[CHAPTER 9]

109 7 0
                                    


"Betapa pengaruhnya peran orang tua untuk anaknya."

————————————————————


Pukul 05.30 pagi.

Danda telah siap dengan seragamnya, ia sungguh tampan dengan seragam barunya. Ia sedikit menyemprotkan parfum  AXE dark chocolatte scent. Tak lupa juga ia membenarkan posisi dasinya agar terlihat rapi. Dan untuk yang terakhir, ia mengenakan topi yang ia buat semalam.

Selesai, semuanya sudah ia kenakan.

Danda keluar dari kamarnya, ia turun ke lantai bawah, lebih tepatnya ke kantin untuk sarapan. Saat ia ingin turun, ia berpapasan dengan Rojali dan juga Aldo.

“Anjay, cakep bener.” Puji Jali sambil tersenyum menggoda pada Danda.

“Udah, nanti kita ketinggalan bus.” Sahut Aldo, dia takut jika tertinggal oleh bus yang akan mereka tumpangi.

Aldo menarik tangan Rojali untuk pergi, jika tidak seperti ini Rojali akan menghabiskan waktunya untuk mengobrol dengan Danda hingga siang nanti.

“Danda, semangat sekolahnya!” Teriak Rojali yang ditarik paksa oleh Aldo.

Danda terkekeh dengan aksi mereka berdua, selalu saja mereka berdua membuatnya tertawa.

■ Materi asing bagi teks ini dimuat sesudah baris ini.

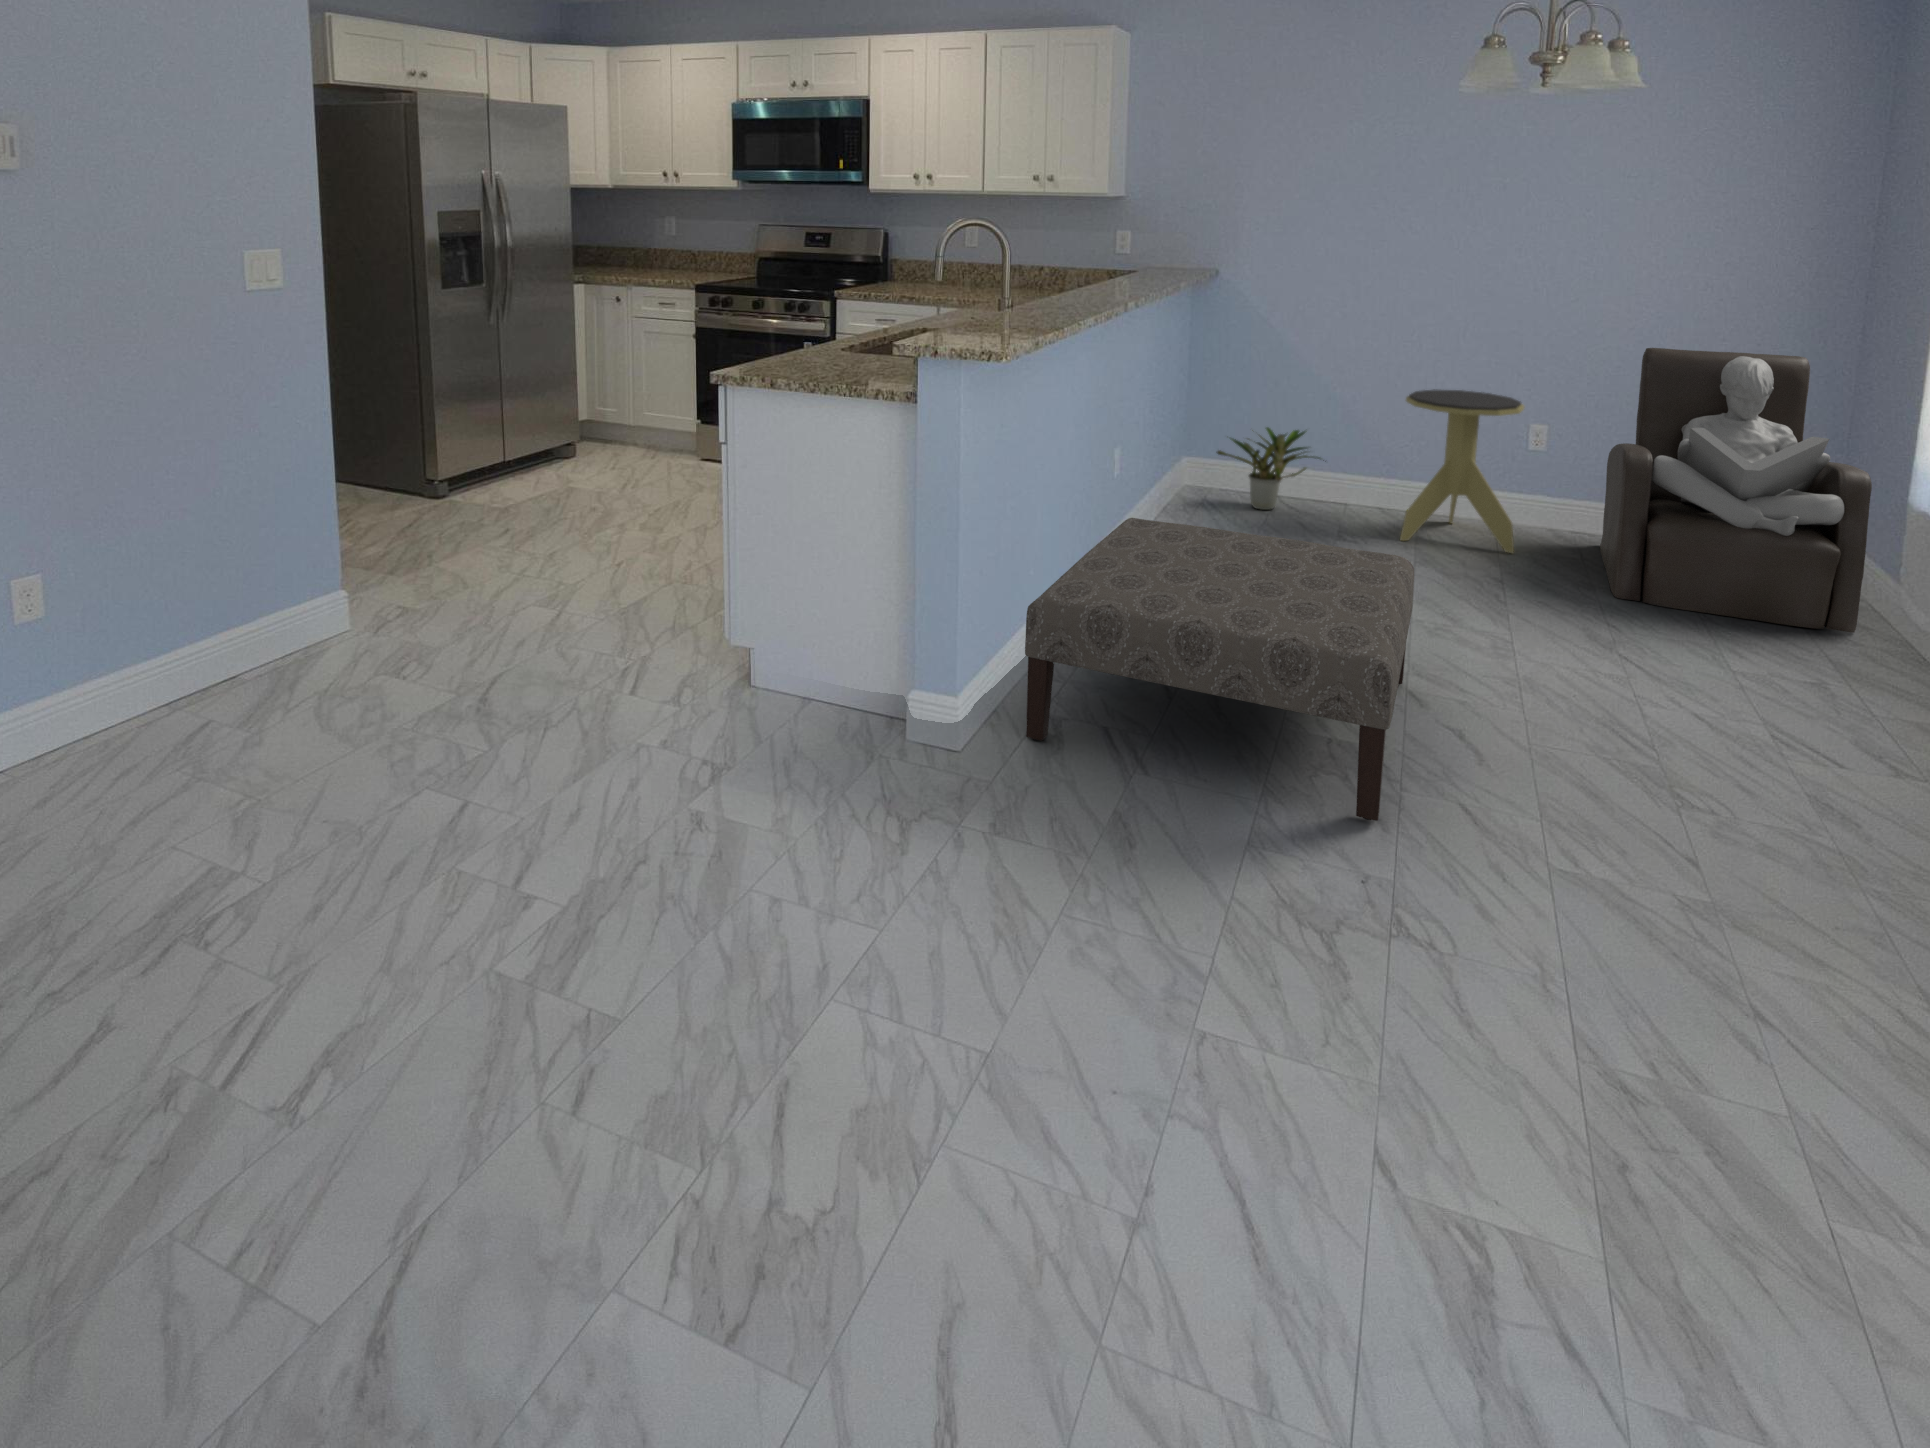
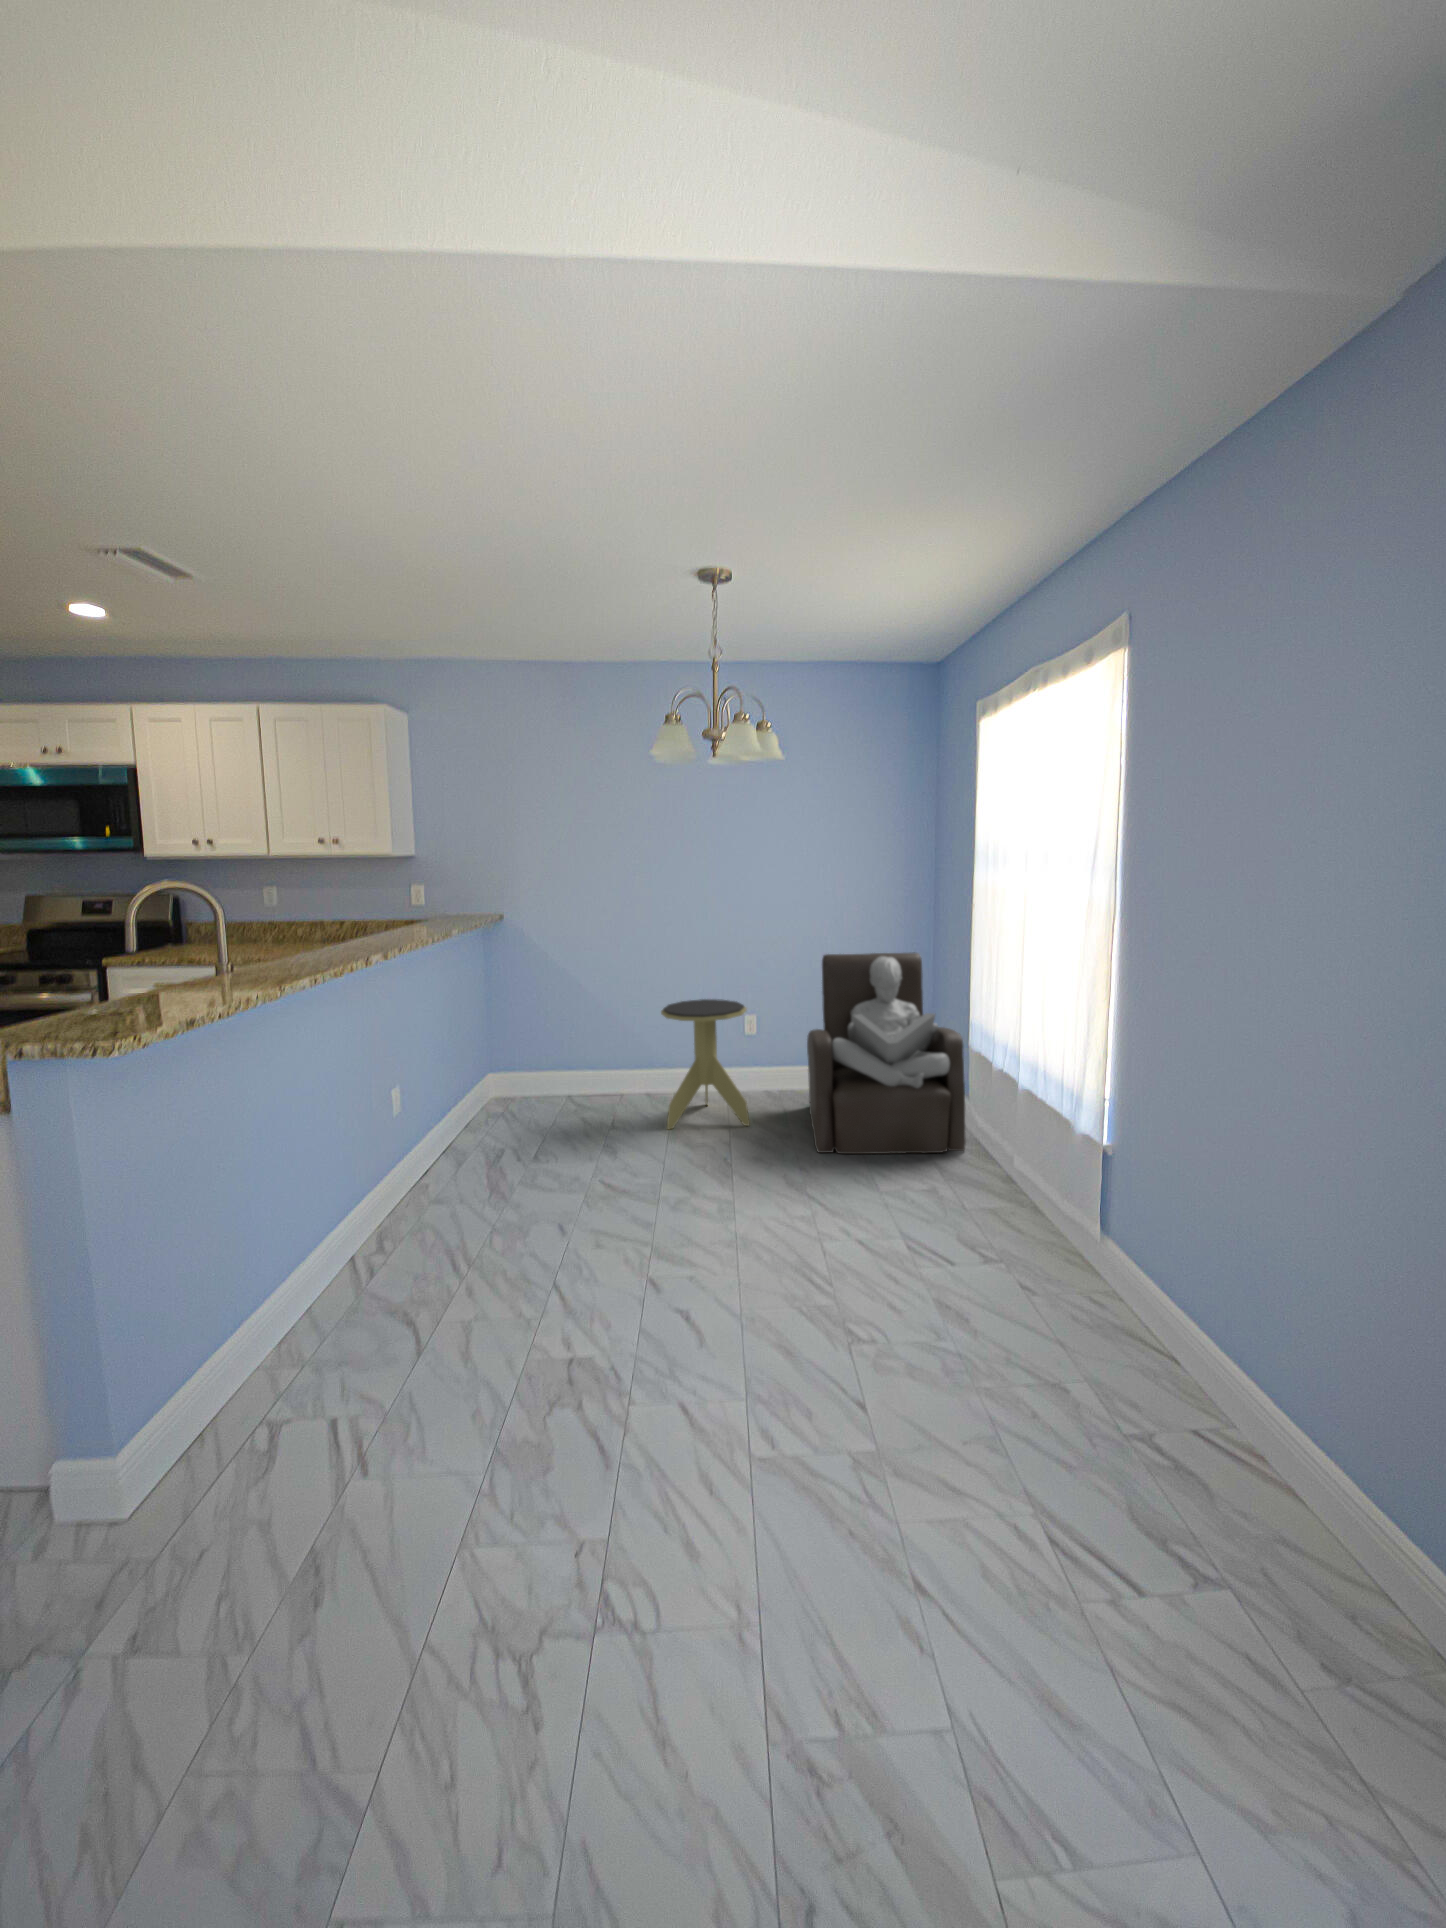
potted plant: present [1217,427,1324,510] -> none [513,1044,608,1119]
ottoman: present [1025,518,1414,821] -> none [214,1171,651,1480]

Danda kembali melanjutkan langkahnya, hingga ia telah sampai di kantin. Ia sedikit terkejut, ternyata teman-temannya telah menyantap sarapan sepagi ini di kantin.

“Kalian udah makan?” tanya Danda, ia berjalan mendekati bangku di pojok kantin, dimana ditempati oleh Ronal, Bambang dan Johan.

“Belum, masih nunggu.” Sahut Ronal.

“Kenapa dia?” tanya Danda pada Ronal.

Ronal melirik ke arah sebelahnya, ternyata Johan sedang tertidur dengan kepala yang diletakkan di atas bangku kantin. Dia menarik napas pasrah, baru saja dia menasehati jika hari pertama sekolah itu harus semangat, namun sepertinya ucapan Ronal tidak didengarkan oleh Johan.

“Ini makanannya,” ucap seorang ibu-ibu sambil meletakkan empat piring nasi pecel di atas meja.

“Makasih, Bu.” Ucap Ronal.

“Gue kan belum pesen,” Danda heran, mengapa ada nasi di hadapannya, bukannya ia belum memesan apapun.

“Udah gue bayarin, sekarang lo makan.” Ucap Ronal.

Kemudian Danda membalas dengan senyuman, “makasih, Nal.”

“Johan! Bangun! Makanan lo udah dateng nih!” panggil Ronal beberapa kali, namun Johan tetap tidak bangun.

Karena kesabaran Ronal setipis tissue, alhasil dia memukul belakang kepala Johan. “Jojon! Bangun!”

Johan terperanjat, dia terbangun dengan ekspresi ketakutan. “Gue masih hidup kan?” tanyanya sambil memegang wajah Ronal, namun Ronal segera menepis tangan Johan dari wajahnya.

“Gue barusan mimpi di kejar sama zombie, dan zombie nya itu lo, Nal. Lo seriusan Ronal kan? Coba cubit gue,” pintah Johan pada Ronal. Ronal pun segera mencubit pipi Johan cukup keras.

“Awwwww, ishhh sakit…”

“Lah, lo sendiri kan yang minta.”

“Udah, udah. Yuk makan, gue laper banget ini.” Ajak Bambang yang sedari tadi sangat menantikan nasi pecel di hadapannya.

Mereka berempat menyantap sarapan bersama, tidak ada pembicaraan lagi, hening, hanya ada suara sendok dan piring yang saling bertautan.

“Woy! Yuk berangkat!” ajak Rahmat yang baru saja turun dari lantai atas. Lalu berjalan menuju ke parkiran untuk mengeluarkan mobil pick up-nya.